Should the entries contain pictures, leave them out and return exactly the lines from the first through the line holding "спецтехники)".

(Data for the task):
++++

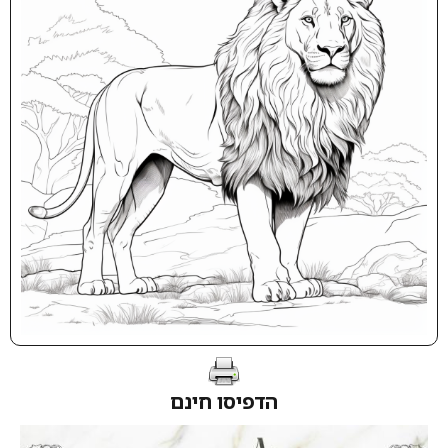
הדפיסו חינם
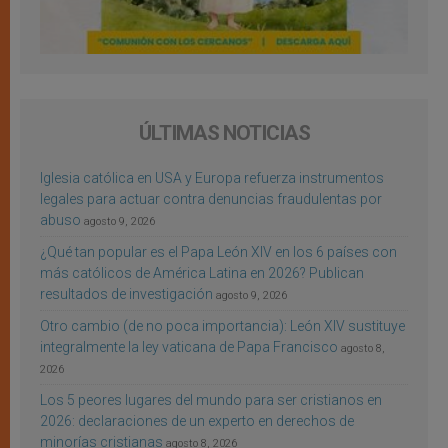
ÚLTIMAS NOTICIAS
Iglesia católica en USA y Europa refuerza instrumentos
legales para actuar contra denuncias fraudulentas por
abuso
agosto 9, 2026
¿Qué tan popular es el Papa León XIV en los 6 países con
más católicos de América Latina en 2026? Publican
resultados de investigación
agosto 9, 2026
Otro cambio (de no poca importancia): León XIV sustituye
integralmente la ley vaticana de Papa Francisco
agosto 8,
2026
Los 5 peores lugares del mundo para ser cristianos en
2026: declaraciones de un experto en derechos de
minorías cristianas
agosto 8, 2026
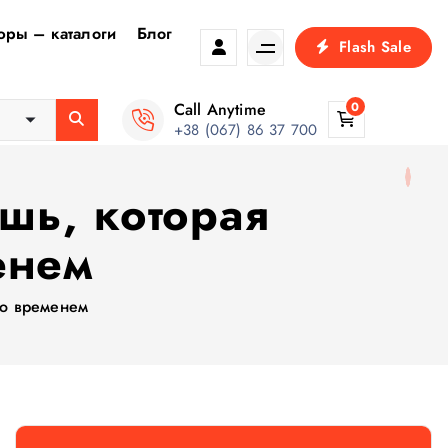
ры – каталоги
Блог
Flash Sale
Call Anytime
0
+38 (067) 86 37 700
шь, которая
енем
со временем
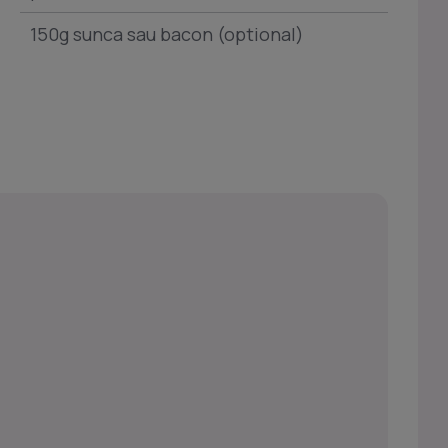
150g sunca sau bacon (optional)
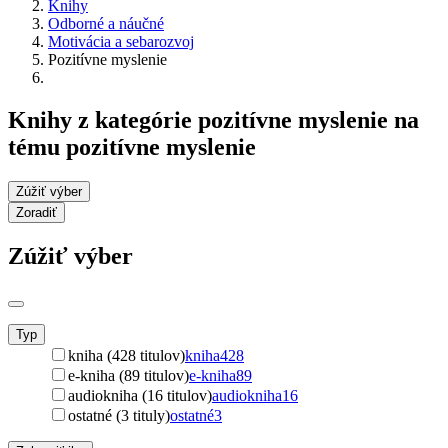
Knihy
Odborné a náučné
Motivácia a sebarozvoj
Pozitívne myslenie
Knihy z kategórie pozitívne myslenie na
tému pozitívne myslenie
Zúžiť výber
Zoradiť
Zúžiť výber
Typ
kniha (428 titulov)
kniha
428
e-kniha (89 titulov)
e-kniha
89
audiokniha (16 titulov)
audiokniha
16
ostatné (3 tituly)
ostatné
3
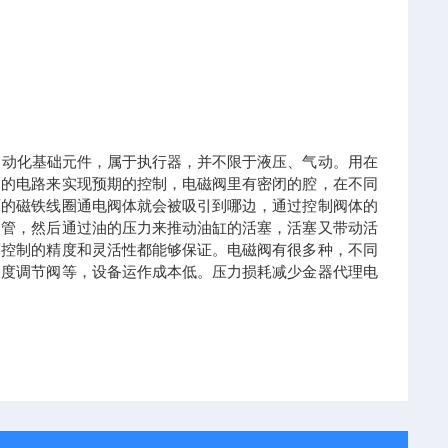
制流体的自动化基础元件，属于执行器，并不限于液压、气动。用在
同的电路来实现预期的控制，电磁阀里有密闭的腔，在不同
面的磁铁线圈通电阀体就会被吸引到哪边，通过控制阀体的
油管，然后通过油的压力来推动油缸的活塞，活塞又带动活
而控制的精度和灵活性都能够保证。电磁阀有很多种，不同
速度调节阀等，设备运作成本低。压力损耗减少金器代理电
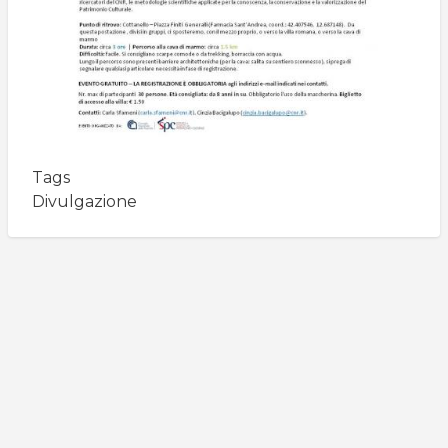
Tags
Divulgazione
Search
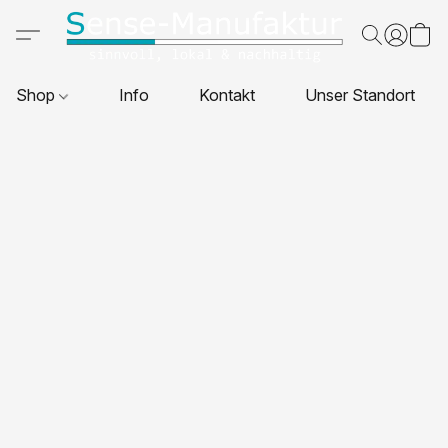
Shop
Info
Kontakt
Unser Standort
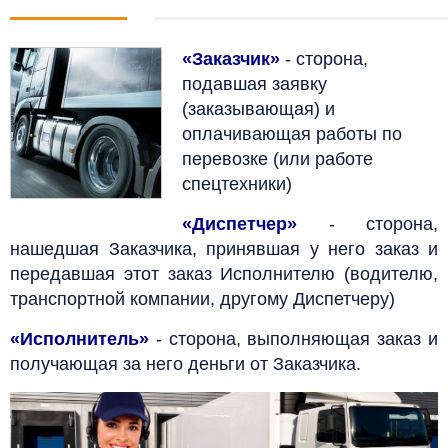
«Заказчик»
- сторона,
подавшая заявку
(заказывающая) и
оплачивающая работы по
перевозке (или работе
спецтехники)
«Диспетчер»
- сторона,
нашедшая Заказчика, принявшая у него заказ и
передавшая этот заказ Исполнителю (водителю,
транспортной компании, другому Диспетчеру)
«Исполнитель»
- сторона, выполняющая заказ и
получающая за него деньги от Заказчика.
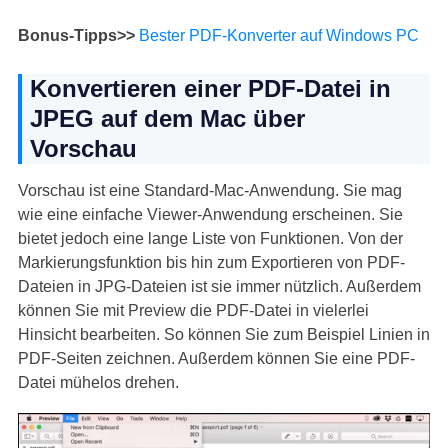
Bonus-Tipps>>
Bester PDF-Konverter auf Windows PC
Konvertieren einer PDF-Datei in
JPEG auf dem Mac über
Vorschau
Vorschau ist eine Standard-Mac-Anwendung. Sie mag
wie eine einfache Viewer-Anwendung erscheinen. Sie
bietet jedoch eine lange Liste von Funktionen. Von der
Markierungsfunktion bis hin zum Exportieren von PDF-
Dateien in JPG-Dateien ist sie immer nützlich. Außerdem
können Sie mit Preview die PDF-Datei in vielerlei
Hinsicht bearbeiten. So können Sie zum Beispiel Linien in
PDF-Seiten zeichnen. Außerdem können Sie eine PDF-
Datei mühelos drehen.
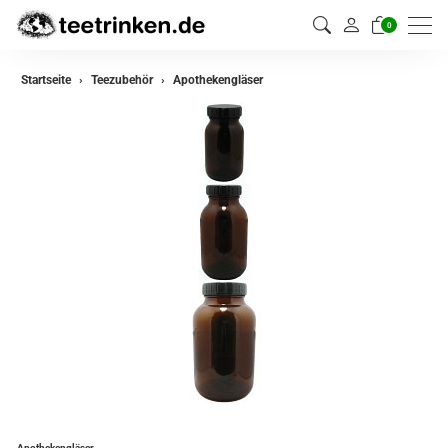
0
Startseite
Teezubehör
Apothekengläser
Apothekengläser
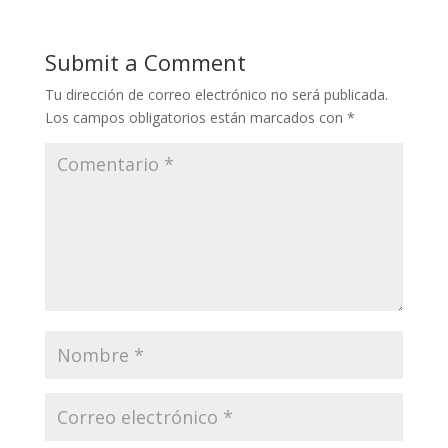
Submit a Comment
Tu dirección de correo electrónico no será publicada.
Los campos obligatorios están marcados con
*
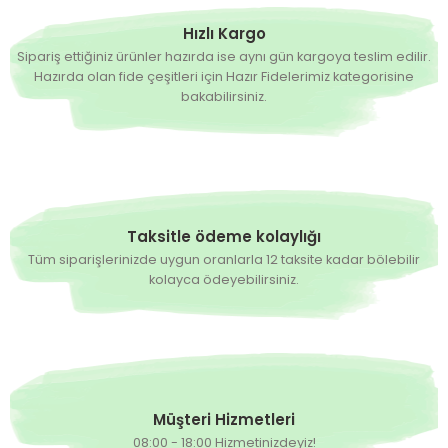
Hızlı Kargo
Sipariş ettiğiniz ürünler hazırda ise aynı gün kargoya teslim edilir.
Hazırda olan fide çeşitleri için Hazır Fidelerimiz kategorisine
bakabilirsiniz.
Taksitle ödeme kolaylığı
Tüm siparişlerinizde uygun oranlarla 12 taksite kadar bölebilir
kolayca ödeyebilirsiniz.
Müşteri Hizmetleri
08:00 - 18:00 Hizmetinizdeyiz!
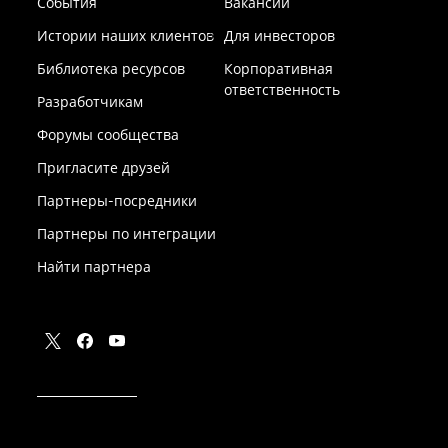
События
Вакансии
Истории наших клиентов
Для инвесторов
Библиотека ресурсов
Корпоративная
ответственность
Разработчикам
Форумы сообщества
Пригласите друзей
Партнеры-посредники
Партнеры по интеграции
Найти партнера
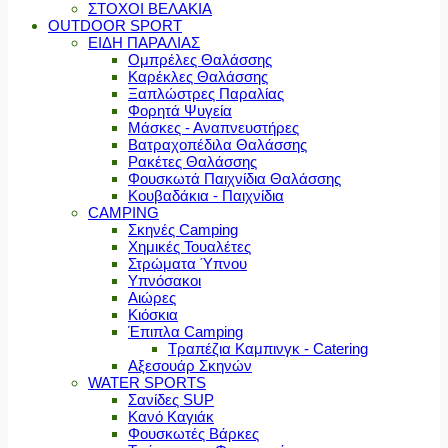
ΣΤΟΧΟΙ ΒΕΛΑΚΙΑ
OUTDOOR SPORT
ΕΙΔΗ ΠΑΡΑΛΙΑΣ
Ομπρέλες Θαλάσσης
Καρέκλες Θαλάσσης
Ξαπλώστρες Παραλίας
Φορητά Ψυγεία
Μάσκες - Αναπνευστήρες
Βατραχοπέδιλα Θαλάσσης
Ρακέτες Θαλάσσης
Φουσκωτά Παιχνίδια Θαλάσσης
Κουβαδάκια - Παιχνίδια
CAMPING
Σκηνές Camping
Χημικές Τουαλέτες
Στρώματα Ύπνου
Υπνόσακοι
Αιώρες
Κιόσκια
Έπιπλα Camping
Τραπέζια Καμπινγκ - Catering
Αξεσουάρ Σκηνών
WATER SPORTS
Σανίδες SUP
Κανό Καγιάκ
Φουσκωτές Βάρκες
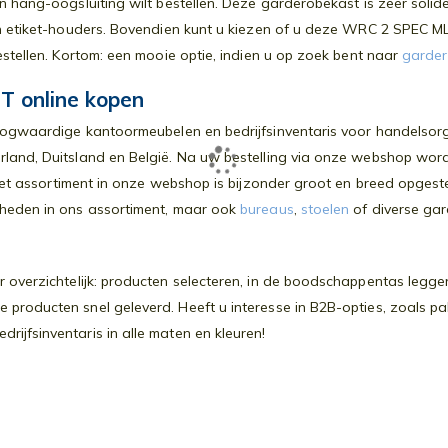
n hang-oogsluiting wilt bestellen. Deze garderobekast is zeer soli
en etiket-houders. Bovendien kunt u kiezen of u deze WRC 2 SPEC ML 
stellen. Kortom: een mooie optie, indien u op zoek bent naar
garde
online kopen
oogwaardige kantoormeubelen en bedrijfsinventaris voor handelsorga
rland, Duitsland en België. Na uw bestelling via onze webshop wor
. Het assortiment in onze webshop is bijzonder groot en breed opges
kheden in ons assortiment, maar ook
bureaus
,
stoelen
of diverse gar
 overzichtelijk: producten selecteren, in de boodschappentas leggen
producten snel geleverd. Heeft u interesse in B2B-opties, zoals p
ijfsinventaris in alle maten en kleuren!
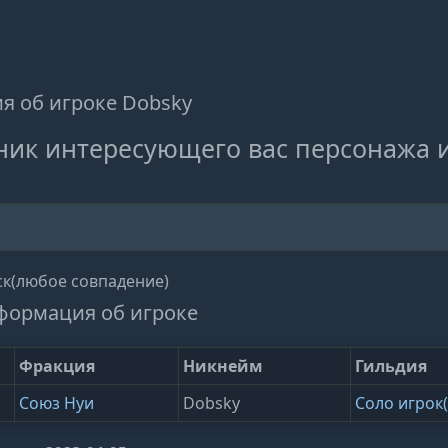
 об игроке Dobsky
ник интересующего вас персонажа 
к(любое совпадение)
формация об игроке
Фракция
Никнейм
Гильдия
Союз Нуи
Dobsky
Соло игрок(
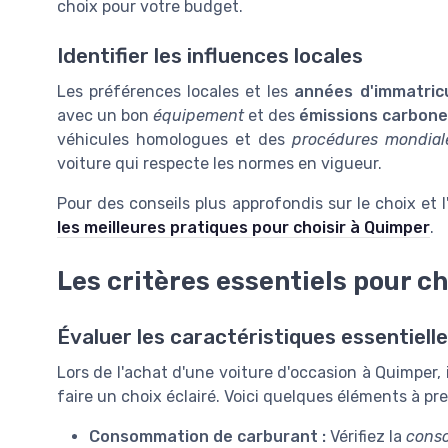
choix pour votre budget.
Identifier les influences locales
Les préférences locales et les
années d'immatric
avec un bon
équipement
et des
émissions carbone
véhicules homologues et des
procédures mondial
voiture qui respecte les normes en vigueur.
Pour des conseils plus approfondis sur le choix et 
les meilleures pratiques pour choisir à Quimper
.
Les critères essentiels pour ch
Évaluer les caractéristiques essentiell
Lors de l'achat d'une voiture d'occasion à Quimper, i
faire un choix éclairé. Voici quelques éléments à pr
Consommation de carburant :
Vérifiez la
cons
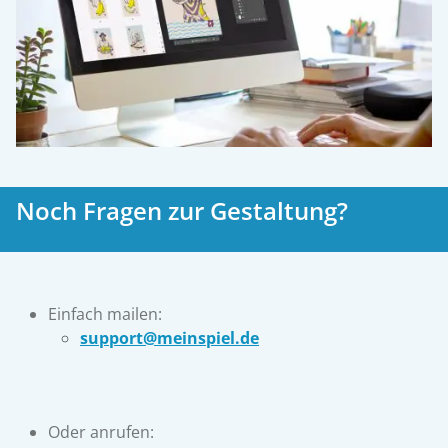
Noch Fragen zur Gestaltung?
Einfach mailen:
support@meinspiel.de
Oder anrufen:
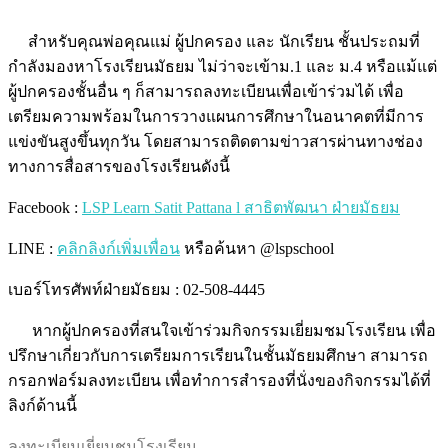
สำหรับคุณพ่อคุณแม่ ผู้ปกครอง และ นักเรียน ชั้นประถมที่
กำลังมองหาโรงเรียนมัธยม ไม่ว่าจะเข้าม.1 และ ม.4 หรือแม้แต่
ผู้ปกครองชั้นอื่น ๆ ก็สามารถลงทะเบียนเพื่อเข้าร่วมได้ เพื่อ
เตรียมความพร้อมในการวางแผนการศึกษาในอนาคตที่มีการ
แข่งขันสูงขึ้นทุกวัน โดยสามารถติดตามข่าวสารผ่านทางช่อง
ทางการสื่อสารของโรงเรียนดังนี้
Facebook :
LSP Learn Satit Pattana l สาธิตพัฒนา ฝ่ายมัธยม
LINE :
คลิกลิงก์เพิ่มเพื่อน
หรือค้นหา @lspschool
เบอร์โทรศัพท์ฝ่ายมัธยม : 02-508-4445
หากผู้ปกครองที่สนใจเข้าร่วมกิจกรรมเยี่ยมชมโรงเรียน เพื่อ
ปรึกษาเกี่ยวกับการเตรียมการเรียนในชั้นมัธยมศึกษา สามารถ
กรอกฟอร์มลงทะเบียน เพื่อทำการสำรองที่นั่งของกิจกรรมได้ที่
ลิงก์ด้านนี้
ลงทะเบียนเยี่ยมชมโรงเรียน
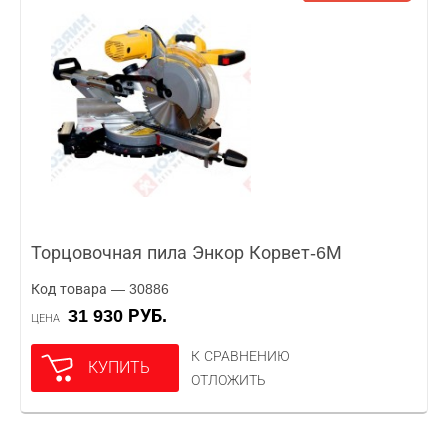
Торцовочная пила Энкор Корвет-6М
Код товара — 30886
31 930 РУБ.
ЦЕНА
К СРАВНЕНИЮ
КУПИТЬ
ОТЛОЖИТЬ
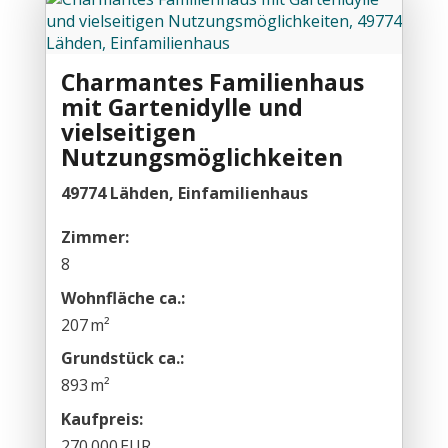
Charmantes Familienhaus
mit Gartenidylle und
vielseitigen
Nutzungsmöglichkeiten
49774 Lähden, Einfamilienhaus
Zimmer:
8
Wohnfläche ca.:
207 m²
Grund­stück ca.:
893 m²
Kaufpreis:
270.000 EUR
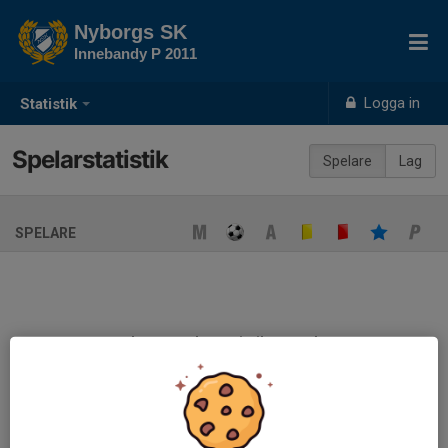
Nyborgs SK
Innebandy P 2011
Logga in
Statistik
Spelarstatistik
Spelare
Lag
SPELARE
Ingen spelarstatistik sparad
När ni fyller i uppställning på respektive match visas statistiken
automatiskt på denna sida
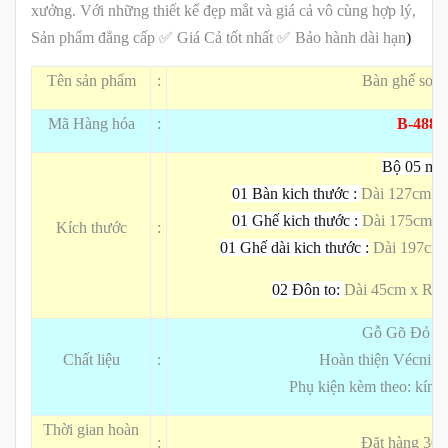
xưởng. Với những thiết kế đẹp mắt và giá cả vô cùng hợp lý,
Sản phẩm đẳng cấp ✅ Giá Cả tốt nhất ✅ Bảo hành dài hạn
)
Tên sản phẩm
:
Bàn ghế sofa
Mã Hàng hóa
:
B-488
Bộ 05 mó
01 Bàn kich thước :
Dài 127cm x
01 Ghế kich thước :
Dài 175cm x
Kích thước
:
01 Ghế dài kich thước :
Dài 197cm 
02
Đôn to:
Dài 45cm x Rộ
Gỗ Gõ Đỏ - 
Chất liệu
:
Hoàn thiện Vécni h
Phụ kiện kèm theo: kín
Thời gian hoàn
:
Đặt hàng 30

++++

(Reply):
הדפיסו חינם
ÚLTIMAS NOTICIAS
Iglesia católica en USA y Europa refuerza instrumentos
legales para actuar contra denuncias fraudulentas por
abuso
agosto 9, 2026
¿Qué tan popular es el Papa León XIV en los 6 países con
más católicos de América Latina en 2026? Publican
resultados de investigación
agosto 9, 2026
Otro cambio (de no poca importancia): León XIV sustituye
integralmente la ley vaticana de Papa Francisco
agosto 8,
2026
Los 5 peores lugares del mundo para ser cristianos en
2026: declaraciones de un experto en derechos de
minorías cristianas
agosto 8, 2026
ры – каталоги
Блог
Flash Sale
Call Anytime
0
+38 (067) 86 37 700
шь, которая
енем
со временем
150g sunca sau bacon (optional)
Knihy
Odborné a náučné
Motivácia a sebarozvoj
Pozitívne myslenie
Knihy z kategórie pozitívne myslenie na
tému pozitívne myslenie
Zúžiť výber
Zoradiť
Zúžiť výber
Typ
kniha (428 titulov)
kniha
428
e-kniha (89 titulov)
e-kniha
89
audiokniha (16 titulov)
audiokniha
16
ostatné (3 tituly)
ostatné
3
制流体的自动化基础元件，属于执行器，并不限于液压、气动。用在
同的电路来实现预期的控制，电磁阀里有密闭的腔，在不同
面的磁铁线圈通电阀体就会被吸引到哪边，通过控制阀体的
油管，然后通过油的压力来推动油缸的活塞，活塞又带动活
而控制的精度和灵活性都能够保证。电磁阀有很多种，不同
速度调节阀等，设备运作成本低。压力损耗减少金器代理电
Tags
Divulgazione
Search
Shop
Info
Kontakt
Unser Standort
«Заказчик»
- сторона,
подавшая заявку
(заказывающая) и
оплачивающая работы по
перевозке (или работе
спецтехники)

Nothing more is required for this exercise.